From COVID-19 to the current issue in Ukraine, external crises have put pressure on African economies, but many on the continent see opportunities to undertake radical reforms.
Africa already showed some resilience during the pandemic as its economic contraction was less severe than in the rest of the world, shrinking by two percent compared to 3.3 percent globally in 2020.
“Africa is headed towards growth of around 3.7 percent, while in North America and Europe there is a real risk of recession”, said economist Lionel Zinsou, formerly prime minister of Benin.
The conflict in Europe has fuelled a surge in global inflation, but Zinsou said growing prices for raw materials will compensate for the higher costs of imports in Africa.
Another positive signal is that investor confidence in Africa is up to a higher level than that before the pandemic.
Of 190 business owners in Africa who were questioned, 78 percent voiced confidence about their development prospects — compared to 61 percent before the COVID-19 crisis, according to a report by the Deloitte accountancy firm.
The fallout from Ukraine, however, remains a threat as it has driven up prices for wheat and other key agricultural products, sparking fears of famine in some countries.
“We are concerned about the slowdown in global growth and the availability for Africa of certain products such as wheat or fertilisers”, Cote D’Ivorie President Alassane Ouattara said during the Africa CEO Forum in Abidjan this month.
Makhtar Diop, general director of the International Finance Corporation (IFC), a branch of the World Bank, said African economies “have taken a hit and haven’t regained their pre-2019 growth rates”.

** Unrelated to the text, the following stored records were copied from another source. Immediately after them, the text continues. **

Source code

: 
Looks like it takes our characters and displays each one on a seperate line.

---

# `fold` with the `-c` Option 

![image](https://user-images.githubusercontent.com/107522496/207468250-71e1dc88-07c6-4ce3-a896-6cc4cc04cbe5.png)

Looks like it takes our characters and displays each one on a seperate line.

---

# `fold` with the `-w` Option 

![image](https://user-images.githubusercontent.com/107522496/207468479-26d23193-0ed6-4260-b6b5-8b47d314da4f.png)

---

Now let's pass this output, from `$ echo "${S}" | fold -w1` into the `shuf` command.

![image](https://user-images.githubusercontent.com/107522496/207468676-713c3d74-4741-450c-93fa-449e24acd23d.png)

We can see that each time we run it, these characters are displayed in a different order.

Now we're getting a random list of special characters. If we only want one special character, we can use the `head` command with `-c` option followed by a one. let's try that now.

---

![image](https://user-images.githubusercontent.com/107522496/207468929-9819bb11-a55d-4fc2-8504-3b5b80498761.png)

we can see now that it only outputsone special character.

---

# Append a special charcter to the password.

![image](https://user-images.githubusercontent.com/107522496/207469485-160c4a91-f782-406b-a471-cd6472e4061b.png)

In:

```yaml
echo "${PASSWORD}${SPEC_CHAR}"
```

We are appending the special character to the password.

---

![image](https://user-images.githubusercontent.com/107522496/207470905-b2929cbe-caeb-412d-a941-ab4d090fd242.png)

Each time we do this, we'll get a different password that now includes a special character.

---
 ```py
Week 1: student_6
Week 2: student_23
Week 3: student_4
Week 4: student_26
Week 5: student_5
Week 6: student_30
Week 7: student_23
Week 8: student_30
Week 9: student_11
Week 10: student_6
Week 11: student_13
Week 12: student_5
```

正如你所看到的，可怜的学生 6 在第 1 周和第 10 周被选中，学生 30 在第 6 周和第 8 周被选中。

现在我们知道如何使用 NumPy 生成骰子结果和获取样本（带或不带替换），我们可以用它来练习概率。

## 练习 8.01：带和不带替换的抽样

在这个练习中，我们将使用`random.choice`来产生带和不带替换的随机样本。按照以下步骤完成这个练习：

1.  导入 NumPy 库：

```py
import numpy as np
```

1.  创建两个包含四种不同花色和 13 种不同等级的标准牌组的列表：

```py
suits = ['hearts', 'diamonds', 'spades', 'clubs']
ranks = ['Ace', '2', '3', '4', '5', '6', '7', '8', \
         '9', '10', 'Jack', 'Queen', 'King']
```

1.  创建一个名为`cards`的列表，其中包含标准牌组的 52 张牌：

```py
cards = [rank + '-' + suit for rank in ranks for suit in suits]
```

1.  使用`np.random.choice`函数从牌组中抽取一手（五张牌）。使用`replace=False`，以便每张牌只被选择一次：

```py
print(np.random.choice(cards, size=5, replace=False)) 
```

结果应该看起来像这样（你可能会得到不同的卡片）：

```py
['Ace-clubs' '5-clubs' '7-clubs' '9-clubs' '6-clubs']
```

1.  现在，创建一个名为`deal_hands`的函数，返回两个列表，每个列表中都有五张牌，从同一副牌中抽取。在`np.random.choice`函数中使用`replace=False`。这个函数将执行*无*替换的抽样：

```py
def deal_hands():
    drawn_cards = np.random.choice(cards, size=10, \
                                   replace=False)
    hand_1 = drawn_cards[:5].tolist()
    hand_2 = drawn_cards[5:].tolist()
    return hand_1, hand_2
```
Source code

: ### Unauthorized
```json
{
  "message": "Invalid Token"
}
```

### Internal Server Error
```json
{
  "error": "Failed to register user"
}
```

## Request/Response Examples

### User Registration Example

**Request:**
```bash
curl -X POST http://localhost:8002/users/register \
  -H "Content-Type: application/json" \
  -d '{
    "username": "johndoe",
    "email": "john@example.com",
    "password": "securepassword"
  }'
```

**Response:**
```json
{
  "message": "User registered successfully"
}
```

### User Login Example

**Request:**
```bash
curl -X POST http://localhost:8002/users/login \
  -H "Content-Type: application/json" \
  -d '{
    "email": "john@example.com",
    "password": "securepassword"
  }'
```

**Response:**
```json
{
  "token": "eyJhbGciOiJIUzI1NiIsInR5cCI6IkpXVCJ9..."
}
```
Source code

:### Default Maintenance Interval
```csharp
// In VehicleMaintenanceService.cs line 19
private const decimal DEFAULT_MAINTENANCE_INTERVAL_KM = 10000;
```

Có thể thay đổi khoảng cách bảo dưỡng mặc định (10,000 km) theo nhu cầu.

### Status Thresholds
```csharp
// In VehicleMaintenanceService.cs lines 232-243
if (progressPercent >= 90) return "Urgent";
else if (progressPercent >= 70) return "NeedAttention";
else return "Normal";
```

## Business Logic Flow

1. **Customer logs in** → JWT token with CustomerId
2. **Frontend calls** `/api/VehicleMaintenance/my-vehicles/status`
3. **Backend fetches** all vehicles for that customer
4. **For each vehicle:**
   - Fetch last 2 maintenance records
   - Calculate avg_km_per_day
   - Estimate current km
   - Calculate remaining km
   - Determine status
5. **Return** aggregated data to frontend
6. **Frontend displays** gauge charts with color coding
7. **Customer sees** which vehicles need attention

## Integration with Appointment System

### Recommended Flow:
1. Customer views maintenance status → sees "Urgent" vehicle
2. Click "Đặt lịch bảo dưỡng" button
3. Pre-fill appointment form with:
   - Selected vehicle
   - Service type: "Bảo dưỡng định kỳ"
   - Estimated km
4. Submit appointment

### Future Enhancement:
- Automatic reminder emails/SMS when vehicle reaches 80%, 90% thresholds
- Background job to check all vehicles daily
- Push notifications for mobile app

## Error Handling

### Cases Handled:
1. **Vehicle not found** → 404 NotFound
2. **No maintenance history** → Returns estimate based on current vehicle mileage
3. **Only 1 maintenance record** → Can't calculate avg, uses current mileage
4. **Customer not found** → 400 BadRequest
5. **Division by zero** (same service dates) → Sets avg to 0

“The situation remains particularly difficult with inflation which disproportionally affects the poorest populations,” he added.
But some see the situation as a chance for African countries to map out new strategies.
“We lose a good part of our crops each year due to lack of electricity and cold chain,” said Zinsou, referring to the transport of goods that need to be kept cool across the supply chain.
These losses could be reduced through infrastructure investment, he added.
For Diop, “every crisis is an opportunity to transform the situation structurally. There is potential for the economic transformation of African countries by increasing the added value created on the continent.”
Some countries have stepped up the pace in recent years. Cote D’Ivoire has built new cashew processing plants, while Nigeria is building a major oil refinery in Lagos.
In Guinea, foreign companies have recently been tasked with building bauxite processing plants.
“One of the consequences of the pandemic is that many groups wanted to depend less on foreign imports,” said Emmanuel Gadret, head of Deloitte in francophone Africa.
Georges Wega, deputy director of international banking networks for the Africa region at France’s Societe Generale financial group, believes that Africa has “a lot of potential” to finance its essential projects.
“This is the time for Africa to gain its independence in many aspects. We need to rely more on funds raised on the continent versus external debt,” he said.
The African Continental Free Trade Area (AfCFTA), which aims to harmonise customs tariffs across the continent, which is gradually happening, holds out hopes of boosting intra-African trade.
“Africa has been extraordinarily responsive (to the pandemic), financially and technically, and it will be again,” said Zinsou.